Desde la niñez, mi vida fue un terreno baldío donde la abstención de afecto, la sobreprotección asfixiante, la soledad implacable, la incomprensión silenciosa y el pesimismo heredado se entrelazaban como raíces envenenadas. Cada día me sumergía más en un abismo interno que me llevó a los desórdenes alimenticios, al desamor hacia mi propio ser y a una autoestima que se desmoronaba como arena entre los dedos.
Vivía dentro de un mundo que erosionaba mi manera de mirar la vida, haciéndome crecer con la punzante certeza de que jamás sería suficiente.
Llevaba en la piel cicatrices invisibles: palabras afiladas que dejaban heridas más profundas que cualquier golpe, silencios densos que pesaban más que los gritos y un fardo de responsabilidades que ninguna niña debería cargar.

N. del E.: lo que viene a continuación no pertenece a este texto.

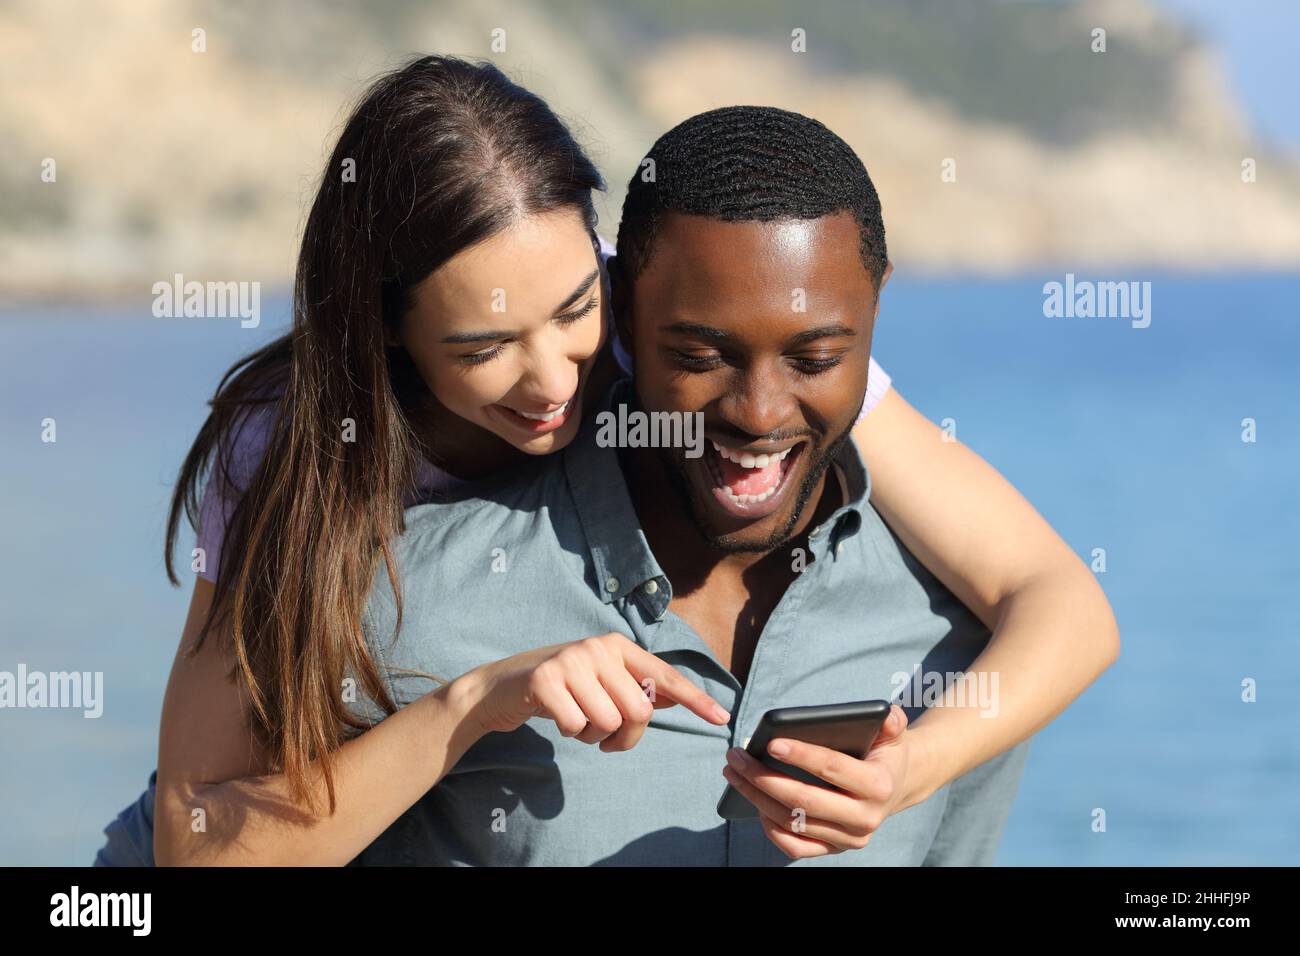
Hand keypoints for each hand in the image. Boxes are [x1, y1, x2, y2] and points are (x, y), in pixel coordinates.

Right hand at [464, 632, 730, 750]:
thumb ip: (635, 686)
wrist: (501, 686)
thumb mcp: (600, 680)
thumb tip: (676, 697)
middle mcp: (598, 647)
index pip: (665, 676)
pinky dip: (569, 732)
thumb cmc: (560, 687)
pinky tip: (556, 717)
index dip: (695, 699)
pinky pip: (577, 725)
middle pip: (638, 711)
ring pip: (608, 722)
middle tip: (602, 736)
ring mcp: (571, 660)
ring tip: (575, 719)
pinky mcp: (546, 680)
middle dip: (623, 736)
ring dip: (592, 735)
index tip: (722, 718)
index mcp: (618, 646)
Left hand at [720, 704, 911, 858]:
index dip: (801, 756)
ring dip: (757, 797)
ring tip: (734, 772)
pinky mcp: (834, 850)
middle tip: (736, 756)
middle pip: (804, 801)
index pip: (832, 769)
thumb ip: (890, 721)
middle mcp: (864, 819)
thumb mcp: (893, 733)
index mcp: (879, 786)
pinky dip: (770, 828)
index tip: (770, 743)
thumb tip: (883, 713)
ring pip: (793, 822)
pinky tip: (754, 802)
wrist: (897, 787)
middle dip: (763, 778)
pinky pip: (795, 847)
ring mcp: (848, 839)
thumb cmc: (885, 753)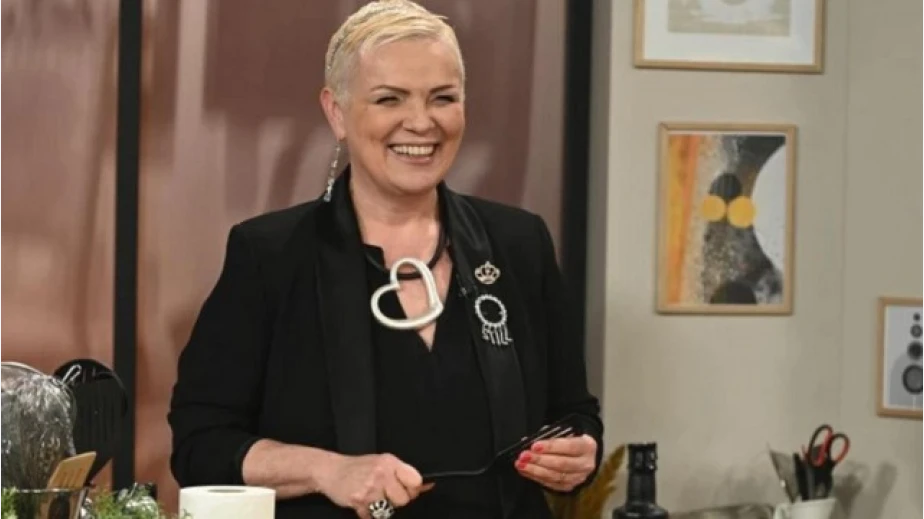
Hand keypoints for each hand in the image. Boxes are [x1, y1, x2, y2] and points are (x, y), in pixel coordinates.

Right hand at [317, 452, 433, 517]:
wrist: (330, 470)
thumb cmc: (358, 467)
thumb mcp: (382, 463)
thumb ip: (402, 474)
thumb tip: (428, 486)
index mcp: (389, 462)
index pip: (415, 480)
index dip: (413, 489)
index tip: (408, 490)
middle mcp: (381, 473)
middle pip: (404, 499)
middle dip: (396, 500)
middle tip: (384, 494)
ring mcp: (370, 488)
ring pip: (389, 510)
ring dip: (381, 508)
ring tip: (372, 497)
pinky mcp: (359, 502)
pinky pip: (373, 517)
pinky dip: (369, 514)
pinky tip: (363, 502)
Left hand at [514, 434, 596, 491]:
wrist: (583, 455)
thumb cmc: (571, 441)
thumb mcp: (566, 433)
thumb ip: (550, 435)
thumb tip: (529, 440)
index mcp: (587, 447)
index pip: (569, 446)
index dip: (551, 446)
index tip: (534, 446)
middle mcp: (585, 464)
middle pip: (561, 464)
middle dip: (540, 460)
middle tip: (524, 456)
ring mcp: (578, 478)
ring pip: (555, 476)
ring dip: (535, 470)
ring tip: (521, 464)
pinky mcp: (569, 486)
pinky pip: (551, 484)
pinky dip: (536, 477)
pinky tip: (526, 471)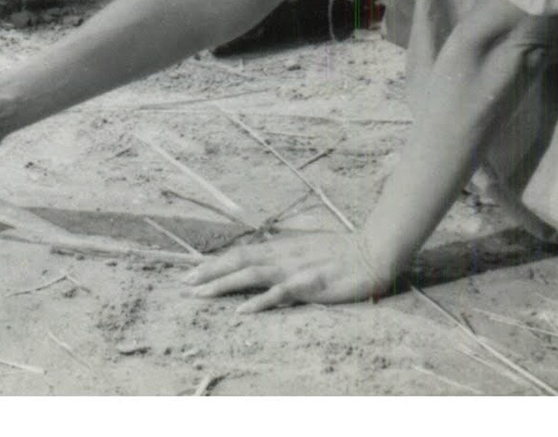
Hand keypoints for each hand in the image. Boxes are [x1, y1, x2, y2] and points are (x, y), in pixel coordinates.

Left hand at [185, 230, 399, 311]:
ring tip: (200, 294)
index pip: (242, 252)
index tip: (192, 271)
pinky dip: (259, 301)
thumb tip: (269, 258)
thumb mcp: (310, 248)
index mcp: (282, 247)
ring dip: (223, 284)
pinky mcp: (310, 285)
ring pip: (251, 274)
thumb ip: (289, 253)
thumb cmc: (344, 251)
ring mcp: (295, 269)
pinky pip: (279, 294)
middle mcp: (283, 255)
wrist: (374, 250)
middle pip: (239, 259)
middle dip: (209, 271)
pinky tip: (241, 310)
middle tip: (183, 284)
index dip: (216, 261)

El bullying por ser distinta fue otro golpe que dejó marcas imborrables. Esa diferencia, en lugar de celebrarse, me condenaba al aislamiento, intensificando la sensación de estar sola incluso en medio de una multitud. Fue entonces cuando encontré refugio en los libros y en la música: mis únicas ventanas a mundos donde la vida no dolía tanto, mis únicos cómplices en un camino que parecía hecho para quebrarme.
Sin embargo, dentro de ese dolor nació mi aliada más poderosa: la resiliencia psicológica. Aprendí a transformar cada herida en aprendizaje, cada caída en impulso y cada lágrima en combustible para seguir adelante. La resiliencia no fue un don que llegó de repente; fue una herramienta que forjé día tras día, resistiendo cuando todo parecía perdido y encontrando en mi propia mente el refugio que la vida me negaba, llevándome por senderos nunca imaginados: la educación, la música, la lectura y mi fe en Dios.
Hoy puedo decir que mi fortaleza no radica en no haber sufrido, sino en haber usado el sufrimiento como cimiento para mi crecimiento personal. La resiliencia me enseñó a reconstruir mi autoestima, a comprender que mi valor no depende del pasado ni de las voces que intentaron minimizarme, sino de la mujer que decidí ser.
Mi lucha no me definió como víctima, sino como sobreviviente y creadora de mi propio destino. He convertido el dolor en un motor para alcanzar mis metas, y hoy, cada paso hacia mi éxito es la prueba viva de que la resiliencia psicológica no solo salva vidas... también las transforma.